- [Activity]: Without including any pictures, return the records below exactly as written.

- [Record extracts]:
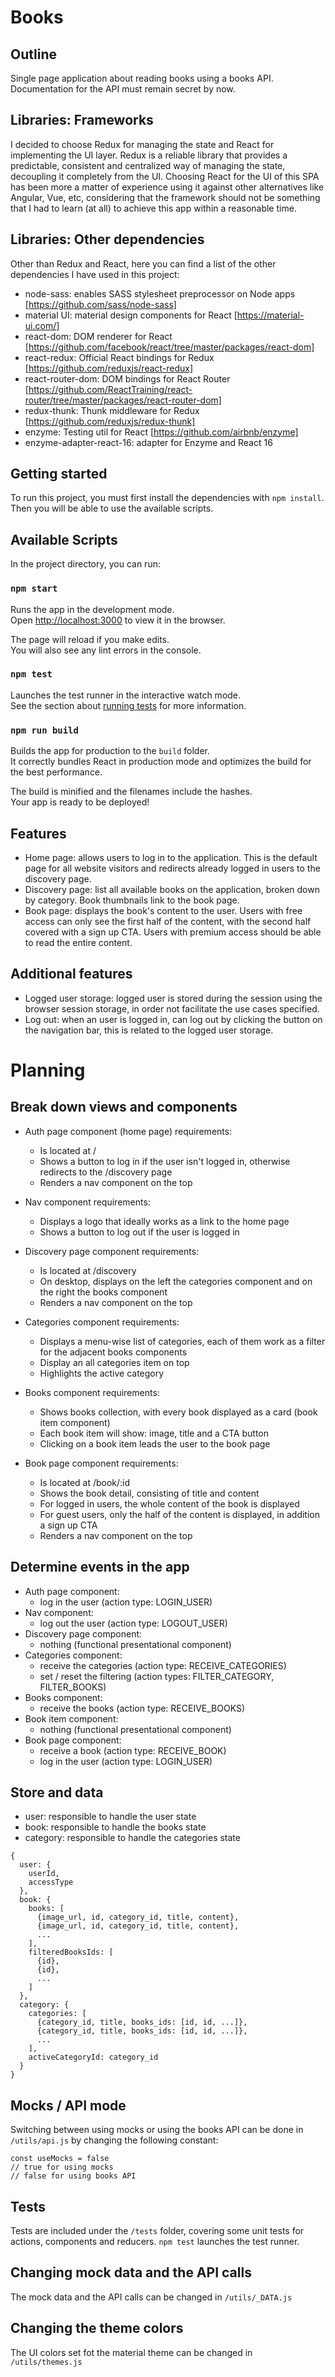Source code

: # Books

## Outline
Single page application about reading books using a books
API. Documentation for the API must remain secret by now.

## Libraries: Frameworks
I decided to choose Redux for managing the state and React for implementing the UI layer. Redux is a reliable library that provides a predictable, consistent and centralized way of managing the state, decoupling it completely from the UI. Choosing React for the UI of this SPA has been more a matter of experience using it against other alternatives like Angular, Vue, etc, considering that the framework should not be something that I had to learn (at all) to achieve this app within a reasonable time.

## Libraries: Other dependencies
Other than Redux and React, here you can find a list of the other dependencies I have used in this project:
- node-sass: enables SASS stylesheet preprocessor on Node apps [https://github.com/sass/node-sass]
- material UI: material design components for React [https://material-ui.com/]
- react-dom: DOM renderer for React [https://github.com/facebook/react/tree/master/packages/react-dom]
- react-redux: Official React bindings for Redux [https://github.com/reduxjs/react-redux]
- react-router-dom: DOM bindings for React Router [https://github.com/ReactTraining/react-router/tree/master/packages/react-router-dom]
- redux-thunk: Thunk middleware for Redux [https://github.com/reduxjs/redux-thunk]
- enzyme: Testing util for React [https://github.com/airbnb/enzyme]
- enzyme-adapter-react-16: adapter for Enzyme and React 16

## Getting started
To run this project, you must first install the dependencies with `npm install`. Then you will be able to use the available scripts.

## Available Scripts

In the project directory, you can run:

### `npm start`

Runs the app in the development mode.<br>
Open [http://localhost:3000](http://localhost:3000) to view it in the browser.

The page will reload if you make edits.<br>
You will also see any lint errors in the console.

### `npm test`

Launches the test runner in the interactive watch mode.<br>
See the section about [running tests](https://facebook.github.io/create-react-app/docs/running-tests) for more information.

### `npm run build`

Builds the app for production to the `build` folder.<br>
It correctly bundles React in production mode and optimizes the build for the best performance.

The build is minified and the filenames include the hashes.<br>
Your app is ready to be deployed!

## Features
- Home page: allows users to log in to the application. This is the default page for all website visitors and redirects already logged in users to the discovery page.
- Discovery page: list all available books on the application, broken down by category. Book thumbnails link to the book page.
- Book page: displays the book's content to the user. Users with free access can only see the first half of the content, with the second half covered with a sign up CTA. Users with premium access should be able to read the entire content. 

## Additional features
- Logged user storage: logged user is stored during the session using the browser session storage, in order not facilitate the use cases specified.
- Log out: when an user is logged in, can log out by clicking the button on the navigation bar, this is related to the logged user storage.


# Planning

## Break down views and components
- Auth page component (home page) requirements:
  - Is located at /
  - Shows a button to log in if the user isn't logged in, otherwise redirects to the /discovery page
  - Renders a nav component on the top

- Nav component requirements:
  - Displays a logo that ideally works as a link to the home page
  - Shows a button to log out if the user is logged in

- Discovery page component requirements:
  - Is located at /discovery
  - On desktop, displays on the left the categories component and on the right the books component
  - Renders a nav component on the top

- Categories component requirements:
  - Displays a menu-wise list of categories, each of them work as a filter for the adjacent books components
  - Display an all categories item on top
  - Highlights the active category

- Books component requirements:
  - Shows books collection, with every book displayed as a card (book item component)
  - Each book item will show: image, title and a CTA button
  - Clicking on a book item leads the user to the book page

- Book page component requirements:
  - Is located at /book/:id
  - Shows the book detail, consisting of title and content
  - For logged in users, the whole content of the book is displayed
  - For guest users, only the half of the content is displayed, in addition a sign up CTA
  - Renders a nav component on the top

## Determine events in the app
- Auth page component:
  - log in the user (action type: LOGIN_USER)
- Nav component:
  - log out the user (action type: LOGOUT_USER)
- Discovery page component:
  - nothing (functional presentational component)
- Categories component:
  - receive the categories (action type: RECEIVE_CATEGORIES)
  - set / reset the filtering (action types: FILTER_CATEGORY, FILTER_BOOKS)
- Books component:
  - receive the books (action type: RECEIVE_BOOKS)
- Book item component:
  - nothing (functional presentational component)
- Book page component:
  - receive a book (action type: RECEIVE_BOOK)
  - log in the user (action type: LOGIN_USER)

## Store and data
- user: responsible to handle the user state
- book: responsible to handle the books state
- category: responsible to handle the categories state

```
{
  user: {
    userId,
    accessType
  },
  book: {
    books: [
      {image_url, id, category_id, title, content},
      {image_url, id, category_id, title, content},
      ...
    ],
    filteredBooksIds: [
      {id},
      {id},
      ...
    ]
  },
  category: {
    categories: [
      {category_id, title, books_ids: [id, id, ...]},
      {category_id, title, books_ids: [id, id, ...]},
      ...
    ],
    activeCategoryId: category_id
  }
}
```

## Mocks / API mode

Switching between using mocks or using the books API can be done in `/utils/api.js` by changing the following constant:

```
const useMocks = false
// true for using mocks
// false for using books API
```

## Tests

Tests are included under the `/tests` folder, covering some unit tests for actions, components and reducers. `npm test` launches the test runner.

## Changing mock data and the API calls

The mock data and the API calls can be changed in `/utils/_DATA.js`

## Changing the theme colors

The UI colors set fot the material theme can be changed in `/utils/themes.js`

- [Reply to the task]:
Source code

: # Books

## Outline
Single page application about reading books using a books
API. Documentation for the API must remain secret by now.

## Libraries: Frameworks
I decided to choose Redux for managing the state and React for implementing the UI layer. Redux is a reliable library that provides a predictable, consistent and centralized way of managing the state, decoupling it completely from the UI. Choosing React for the UI of this SPA has been more a matter of experience using it against other alternatives like Angular, Vue, etc, considering that the framework should not be something that I had to learn (at all) to achieve this app within a reasonable time.

## Libraries: Other dependencies
Other than Redux and React, here you can find a list of the other dependencies I have used in this project:
- node-sass: enables SASS stylesheet preprocessor on Node apps [https://github.com/sass/node-sass]
- material UI: material design components for React [https://material-ui.com/]
- react-dom: DOM renderer for React [https://github.com/facebook/react/tree/master/packages/react-dom]
- react-redux: Official React bindings for Redux [https://github.com/reduxjs/react-redux]
- react-router-dom: DOM bindings for React Router [https://github.com/ReactTraining/react-router/tree/master/packages/react-router-dom]
- redux-thunk: Thunk middleware for Redux [https://github.com/reduxjs/redux-thunk]
- enzyme: Testing util for React [https://github.com/airbnb/enzyme]
- enzyme-adapter-react-16: adapter for Enzyme and React 16

## Getting started
To run this project, you must first install the dependencies with `npm install`. Then you will be able to use the available scripts.

## Available Scripts

In the project directory, you can run:

### `npm start`

Runs the app in the development mode.<br>
Open [http://localhost:3000](http://localhost:3000) to view it in the browser.

The page will reload if you make edits.<br>
You will also see any lint errors in the console.

### `npm test`

Launches the test runner in the interactive watch mode.<br>
See the section about [running tests](https://facebook.github.io/create-react-app/docs/running-tests) for more information.

### `npm run build`

Builds the app for production to the `build` folder.<br>
It correctly bundles React in production mode and optimizes the build for the best performance.

The build is minified and the filenames include the hashes.<br>
Your app is ready to be deployed!

## Features
- Home page: allows users to log in to the application. This is the default page for all website visitors and redirects already logged in users to the discovery page.
- Discovery page: list all available books on the application, broken down by category. Book thumbnails link to the book page.
- Book page: displays the book's content to the user. Users with free access can only see the first half of the content, with the second half covered with a sign up CTA. Users with premium access should be able to read the entire content. 

## Additional features
- Logged user storage: logged user is stored during the session using the browser session storage, in order not facilitate the use cases specified.
- Log out: when an user is logged in, can log out by clicking the button on the navigation bar, this is related to the logged user storage.


# Planning

## Break down views and components
- Auth page component (home page) requirements:
  - Is located at /
  - Shows a button to log in if the user isn't logged in, otherwise redirects to the /discovery page
  - Renders a nav component on the top

- Nav component requirements:
  - Displays a logo that ideally works as a link to the home page
  - Shows a button to log out if the user is logged in

- Discovery page component requirements:
  - Is located at /discovery
  - On desktop, displays on the left the categories component and on the right the books component
  - Renders a nav component on the top

- Categories component requirements:
  - Displays a menu-wise list of categories, each of them work as a filter for the adjacent books components
  - Display an all categories item on top
  - Highlights the active category

- Books component requirements:
  - Shows books collection, with every book displayed as a card (book item component)
  - Each book item will show: image, title and a CTA button
  - Clicking on a book item leads the user to the book page

- Book page component requirements:
  - Is located at /book/:id
  - Shows the book detail, consisting of title and content
  - For logged in users, the whole content of the book is displayed
  - For guest users, only the half of the content is displayed, in addition a sign up CTA
  - Renders a nav component on the top

## Determine events in the app
- Auth page component:
  - log in the user (action type: LOGIN_USER)
- Nav component:
  - log out the user (action type: LOGOUT_USER)
- Discovery page component:
  - nothing (functional presentational component)
- Categories component:
  - receive the categories (action type: RECEIVE_CATEGORIES)
  - set / reset the filtering (action types: FILTER_CATEGORY, FILTER_BOOKS)
- Books component:
  - receive the books (action type: RECEIVE_BOOKS)
- Book item component:
  - nothing (functional presentational component)
- Book page component:
  - receive a book (action type: RECEIVE_BOOK)
  - log in the user (action type: LOGIN_USER)

## Store and data
- user: responsible to handle the user state
- book: responsible to handle the books state
- category: responsible to handle the categories state

```
{
  user: {
    userId,
    accessType
  },
  book: {
    books: [
      {image_url, id, category_id, title, content},
      {image_url, id, category_id, title, content},
      ...
    ],
    filteredBooksIds: [
      {id},
      {id},
      ...
    ]
  },
  category: {
    categories: [
      {category_id, title, books_ids: [id, id, ...]},
      {category_id, title, books_ids: [id, id, ...]},
      ...
    ],
    activeCategoryId: category_id
  }
}
```

## Mocks / API mode

Switching between using mocks or using the books API can be done in `/utils/api.js` by changing the following constant:

```
const useMocks = false
// true for using mocks
// false for using books API
```

## Tests

Tests are included under the `/tests` folder, covering some unit tests for actions, components and reducers. `npm test` launches the test runner.

## Changing mock data and the API calls

The mock data and the API calls can be changed in `/utils/_DATA.js`

## Changing the theme colors

The UI colors set fot the material theme can be changed in `/utils/themes.js`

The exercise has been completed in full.